TASK DIRECTIONS -
Set down the whole listing verbatim.

>>>>>

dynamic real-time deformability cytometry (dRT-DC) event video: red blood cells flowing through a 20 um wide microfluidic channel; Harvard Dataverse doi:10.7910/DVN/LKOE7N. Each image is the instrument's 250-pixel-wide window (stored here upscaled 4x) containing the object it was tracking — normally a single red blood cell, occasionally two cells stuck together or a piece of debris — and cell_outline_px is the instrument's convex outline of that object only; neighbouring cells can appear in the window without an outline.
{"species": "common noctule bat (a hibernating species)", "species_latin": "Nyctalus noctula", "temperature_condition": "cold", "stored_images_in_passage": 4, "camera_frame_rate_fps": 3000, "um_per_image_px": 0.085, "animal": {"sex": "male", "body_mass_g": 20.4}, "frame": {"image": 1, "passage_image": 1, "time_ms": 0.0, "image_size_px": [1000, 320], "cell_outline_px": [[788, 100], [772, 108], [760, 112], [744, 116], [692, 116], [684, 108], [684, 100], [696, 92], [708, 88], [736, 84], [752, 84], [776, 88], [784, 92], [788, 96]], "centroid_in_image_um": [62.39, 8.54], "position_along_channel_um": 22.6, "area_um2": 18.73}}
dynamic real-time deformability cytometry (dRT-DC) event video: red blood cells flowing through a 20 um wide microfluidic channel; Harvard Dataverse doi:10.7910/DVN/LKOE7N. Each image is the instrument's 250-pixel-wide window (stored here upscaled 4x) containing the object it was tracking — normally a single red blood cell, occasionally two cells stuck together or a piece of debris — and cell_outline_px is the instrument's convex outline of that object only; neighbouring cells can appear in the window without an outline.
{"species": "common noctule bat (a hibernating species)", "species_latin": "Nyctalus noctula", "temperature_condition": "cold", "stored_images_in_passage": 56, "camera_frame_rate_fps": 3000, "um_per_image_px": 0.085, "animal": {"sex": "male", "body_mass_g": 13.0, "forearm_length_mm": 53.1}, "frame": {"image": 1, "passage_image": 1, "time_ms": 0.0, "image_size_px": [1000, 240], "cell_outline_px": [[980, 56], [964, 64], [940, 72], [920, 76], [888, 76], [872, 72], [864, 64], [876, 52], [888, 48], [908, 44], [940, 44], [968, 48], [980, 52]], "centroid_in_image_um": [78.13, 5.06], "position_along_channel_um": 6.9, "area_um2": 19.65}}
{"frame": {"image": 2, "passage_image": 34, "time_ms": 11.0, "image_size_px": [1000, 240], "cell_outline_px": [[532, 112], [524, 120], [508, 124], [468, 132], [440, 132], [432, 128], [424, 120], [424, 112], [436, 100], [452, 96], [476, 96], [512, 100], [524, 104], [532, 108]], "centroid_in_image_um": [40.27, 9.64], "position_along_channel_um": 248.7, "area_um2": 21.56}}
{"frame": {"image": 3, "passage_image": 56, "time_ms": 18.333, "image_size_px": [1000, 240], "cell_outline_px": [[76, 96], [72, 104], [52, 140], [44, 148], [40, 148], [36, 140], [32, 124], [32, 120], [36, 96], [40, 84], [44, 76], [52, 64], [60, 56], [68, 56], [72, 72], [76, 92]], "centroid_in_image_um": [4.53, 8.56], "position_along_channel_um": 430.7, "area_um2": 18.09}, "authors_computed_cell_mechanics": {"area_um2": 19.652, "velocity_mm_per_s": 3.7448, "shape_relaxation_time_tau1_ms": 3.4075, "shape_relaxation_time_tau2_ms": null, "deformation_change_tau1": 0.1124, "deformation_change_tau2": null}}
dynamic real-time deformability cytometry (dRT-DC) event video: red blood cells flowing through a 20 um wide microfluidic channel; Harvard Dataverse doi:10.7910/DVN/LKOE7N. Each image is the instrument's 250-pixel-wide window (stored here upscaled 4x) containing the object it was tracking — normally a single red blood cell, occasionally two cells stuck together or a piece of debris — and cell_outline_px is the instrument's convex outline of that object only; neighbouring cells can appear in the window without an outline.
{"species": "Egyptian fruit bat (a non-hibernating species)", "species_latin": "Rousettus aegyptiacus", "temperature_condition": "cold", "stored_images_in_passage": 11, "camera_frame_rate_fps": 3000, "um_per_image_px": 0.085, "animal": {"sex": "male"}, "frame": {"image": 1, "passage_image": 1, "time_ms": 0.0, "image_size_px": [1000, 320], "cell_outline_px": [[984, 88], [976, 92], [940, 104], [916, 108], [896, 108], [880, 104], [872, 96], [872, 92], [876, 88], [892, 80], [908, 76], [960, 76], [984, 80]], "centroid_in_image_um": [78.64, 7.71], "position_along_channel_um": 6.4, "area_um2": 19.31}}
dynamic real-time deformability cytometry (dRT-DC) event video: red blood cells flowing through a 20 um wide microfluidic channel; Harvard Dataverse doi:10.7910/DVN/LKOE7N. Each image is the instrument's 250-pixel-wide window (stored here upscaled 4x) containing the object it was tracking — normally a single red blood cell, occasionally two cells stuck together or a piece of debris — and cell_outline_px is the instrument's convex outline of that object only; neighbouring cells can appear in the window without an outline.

<<<<<

RESULT FOR THIS EXERCISE -
dynamic real-time deformability cytometry (dRT-DC) event video: red blood cells flowing through a 20 um wide microfluidic channel; Harvard Dataverse doi:10.7910/DVN/LKOE7N. Each image is the instrument's 250-pixel-wide window (stored here upscaled 4x) containing the object it was tracking — normally a single red blood cell, occasionally two cells stuck together or a piece of debris — and cell_outline_px is the instrument's convex outline of that object only; neighbouring cells can appear in the window without an outline.
{"species": "common noctule bat (a hibernating species)", "species_latin": "Nyctalus noctula", "temperature_condition": "cold", "stored_images_in_passage": 4, "camera_frame_rate_fps": 3000, "um_per_image_px": 0.085, "animal": {"sex": "male", "body_mass_g": 20.4}, "frame": {"image": 1, "passage_image": 1, "time_ms": 0.0, "image_size_px": [1000, 320], "cell_outline_px": [[788, 100], [772, 108], [760, 112], [744, 116], [692, 116], [684, 108], [684, 100], [696, 92], [708, 88], [736, 84], [752, 84], [776, 88], [784, 92], [788, 96]], "centroid_in_image_um": [62.39, 8.54], "position_along_channel_um": 22.6, "area_um2": 18.73}}
dynamic real-time deformability cytometry (dRT-DC) event video: red blood cells flowing through a 20 um wide microfluidic channel; Harvard Dataverse doi:10.7910/DVN/LKOE7N. Each image is the instrument's 250-pixel-wide window (stored here upscaled 4x) containing the object it was tracking — normally a single red blood cell, occasionally two cells stuck together or a piece of debris — and cell_outline_px is the instrument's convex outline of that object only; neighbouring cells can appear in the window without an outline.
{"species": "common noctule bat (a hibernating species)", "species_latin": "Nyctalus noctula", "temperature_condition": "cold", "stored_images_in_passage": 56, "camera_frame_rate_fps": 3000, "um_per_image_px": 0.085, "animal": {"sex": "male", "body_mass_g": 13.0, "forearm_length_mm": 53.1}, "frame": {"image": 1, "passage_image": 1, "time_ms": 0.0, "image_size_px": [1000, 240], "cell_outline_px": [[980, 56], [964, 64], [940, 72], [920, 76], [888, 76], [872, 72], [864, 64], [876, 52], [888, 48], [908, 44], [940, 44], [968, 48], [980, 52]], "centroid_in_image_um": [78.13, 5.06], "position_along_channel_um": 6.9, "area_um2": 19.65}}
{"frame": {"image": 2, "passage_image": 34, "time_ms": 11.0, "image_size_px": [1000, 240], "cell_outline_px": [[532, 112], [524, 120], [508, 124], [468, 132], [440, 132], [432, 128], [424, 120], [424, 112], [436, 100], [452, 96], [476, 96], [512, 100], [524, 104], [532, 108]], "centroid_in_image_um": [40.27, 9.64], "position_along_channel_um": 248.7, "area_um2": 21.56}}
{"frame": {"image": 3, "passage_image": 56, "time_ms": 18.333, "image_size_px": [1000, 240], "cell_outline_px": [[76, 96], [72, 104], [52, 140], [44, 148], [40, 148], [36, 140], [32, 124], [32, 120], [36, 96], [40, 84], [44, 76], [52, 64], [60, 56], [68, 56], [72, 72], [76, 92]], "centroid_in_image_um": [4.53, 8.56], "position_along_channel_um": 430.7, "area_um2": 18.09}, "authors_computed_cell_mechanics": {"area_um2": 19.652, "velocity_mm_per_s": 3.7448, "shape_relaxation_time_tau1_ms": 3.4075, "shape_relaxation_time_tau2_ms": null, "deformation_change_tau1": 0.1124, "deformation_change_tau2": null}}
dynamic real-time deformability cytometry (dRT-DC) event video: red blood cells flowing through a 20 um wide microfluidic channel; Harvard Dataverse doi:10.7910/DVN/LKOE7N. Each image is the instrument's 250-pixel-wide window (stored here upscaled 4x) containing the object it was tracking — normally a single red blood cell, occasionally two cells stuck together or a piece of debris — and cell_outline_px is the instrument's convex outline of that object only; neighbouring cells can appear in the window without an outline.
{"species": "Egyptian fruit bat (a non-hibernating species)", "species_latin": "Rousettus aegyptiacus", "temperature_condition": "cold", "stored_images_in_passage": 11, "camera_frame_rate_fps": 3000, "um_per_image_px": 0.085, "animal": {"sex": "male"}, "frame": {"image": 1, "passage_image": 1, "time_ms": 0.0, "image_size_px": [1000, 320], "cell_outline_px": [[984, 88], [976, 92], [940, 104], [916, 108], [896, 108], [880, 104], [872, 96], [872, 92], [876, 88], [892, 80], [908, 76], [960, 76], [984, 80]], "centroid_in_image_um": [78.64, 7.71], "position_along_channel_um": 6.4, "area_um2": 19.31}}
dynamic real-time deformability cytometry (dRT-DC) event video: red blood cells flowing through a 20 um wide microfluidic channel; Harvard Dataverse doi:10.7910/DVN/LKOE7N. Each image is the instrument's 250-pixel-wide window (stored here upscaled 4x) containing the object it was tracking — normally a single red blood cell, occasionally two cells stuck together or a piece of debris — and cell_outline_px is the instrument's convex outline of that object only; neighbouring cells can appear in the window without an outline.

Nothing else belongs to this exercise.